React will require you to hire a React dev to handle all the complexity.

htmx will be mastered by your "back-end" devs (who actually are web devs) in less than a week.


What kind of web dev can't handle React? Meanwhile, htmx uses clunky, non-standard attributes that rely on logic and templates that are split up in a million different places. Plus it requires a context switch to do anything client side.


I know so-called "senior frontend engineers" whose speciality is React, and who can't handle React. So all others...

This thing (and others like Vue, let me be clear) adds many layers of complexity over the web platform (client-side routing, data fetching, state management, rendering, etc.) and many third-party JS libs that you have to constantly update. You just can't say that it's standard/base web development.


Don't underestimate the learning commitment it takes to learn react. Learning the basics of react and its component architecture is one thing, learning all the tricks and gotchas related to hooks, accidental re-renders, accidental no-renders, etc takes time.

Throw in the usual pile of libraries used with any larger react app and it can easily take months to really get moving.


Everything has tricks and gotchas, even htmx.


React is so simple to use that you definitely don't need to hire a "react dev" to "handle all the complexity". Like >95% of the effort is just understanding the basics of standard front end technologies (HTML, JS, and CSS), something that "back-end" devs (especially ones that label themselves as such) are by no means guaranteed to understand, which is an issue, since you'll have to understand these things even when working with htmx.
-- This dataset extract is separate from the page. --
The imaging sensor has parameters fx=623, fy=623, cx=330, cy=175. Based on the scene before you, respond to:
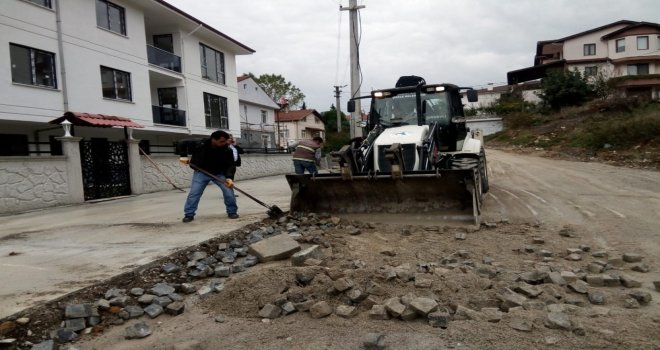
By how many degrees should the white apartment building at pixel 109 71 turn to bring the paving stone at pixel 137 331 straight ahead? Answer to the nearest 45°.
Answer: approximately 45° to its right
My feeling as an old-time "web developer" who has been bullied into becoming a "back-end dev" is: thank you, I think I know quite well the basics of standard front-end technologies, but suddenly some people started yelling at me "you're a grandpa, now you can't send HTML from the server anymore, it's lame, you have to send to the browser a JS app that will manipulate the DOM live instead". This new (in 2015) approach has flooded our brains with a deluge of libs, frameworks, tools, concepts, problems, etc. which are a lot more than 5% of the effort of bootstrapping a React app, let alone optimizing it and maintaining it. I know people who's main job is creating React apps and who are overwhelmed with the complexity of the stack. If you don't hire someone dedicated, the rest of your product (domain rules, database optimization, infrastructure, devops, etc.) will suffer.
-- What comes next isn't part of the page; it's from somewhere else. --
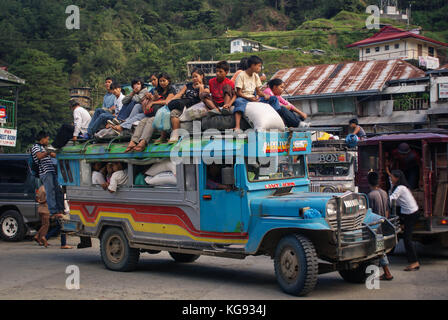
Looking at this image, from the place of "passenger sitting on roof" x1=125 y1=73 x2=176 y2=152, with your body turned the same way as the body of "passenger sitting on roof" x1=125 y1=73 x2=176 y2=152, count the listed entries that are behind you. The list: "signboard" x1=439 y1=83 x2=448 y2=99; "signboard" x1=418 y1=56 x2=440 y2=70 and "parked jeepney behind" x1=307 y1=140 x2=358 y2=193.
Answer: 3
It reduces development complexity.

- No complex build set-up (just link the script & use it)

- Less congitive load when reading the code. Especially if it's not yours.

- Very decent learning curve.


But all it is is fancier fetch()s. It can't remotely approach the functionality of React, so it just shifts any complexity to different places.
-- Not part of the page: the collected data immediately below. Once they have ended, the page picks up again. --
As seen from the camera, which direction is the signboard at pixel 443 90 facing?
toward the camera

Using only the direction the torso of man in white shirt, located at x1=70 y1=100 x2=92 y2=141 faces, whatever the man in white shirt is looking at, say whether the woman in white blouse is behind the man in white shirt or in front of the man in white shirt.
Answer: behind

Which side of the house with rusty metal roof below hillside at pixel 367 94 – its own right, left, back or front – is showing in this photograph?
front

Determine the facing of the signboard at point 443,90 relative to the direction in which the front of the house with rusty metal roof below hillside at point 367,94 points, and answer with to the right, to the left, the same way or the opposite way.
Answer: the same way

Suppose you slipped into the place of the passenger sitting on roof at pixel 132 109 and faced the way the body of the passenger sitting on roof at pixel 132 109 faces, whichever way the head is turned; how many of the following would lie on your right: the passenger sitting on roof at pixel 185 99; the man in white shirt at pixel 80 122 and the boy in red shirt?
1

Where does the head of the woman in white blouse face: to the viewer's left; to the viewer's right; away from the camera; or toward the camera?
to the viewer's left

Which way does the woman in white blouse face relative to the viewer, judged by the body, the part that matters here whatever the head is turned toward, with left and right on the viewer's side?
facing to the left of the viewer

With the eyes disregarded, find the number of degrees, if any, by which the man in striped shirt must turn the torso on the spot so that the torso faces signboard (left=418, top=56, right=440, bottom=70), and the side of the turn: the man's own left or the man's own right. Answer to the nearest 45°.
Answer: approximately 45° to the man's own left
Yes, it shifts complexity to the backend. Which will already have it anyway (because it has to), has better tools to manage it, you can use literally anything you want instead of being forced to use javascript, has (relatively) instant access to the authoritative source of truth, and isn't resource constrained (at least not the same way that the client is).

so "just shifts it somewhere else" might be underselling it a little


And waiting much longer than an instant for a million server requests every time a template changes on a page is not a good use of those resources.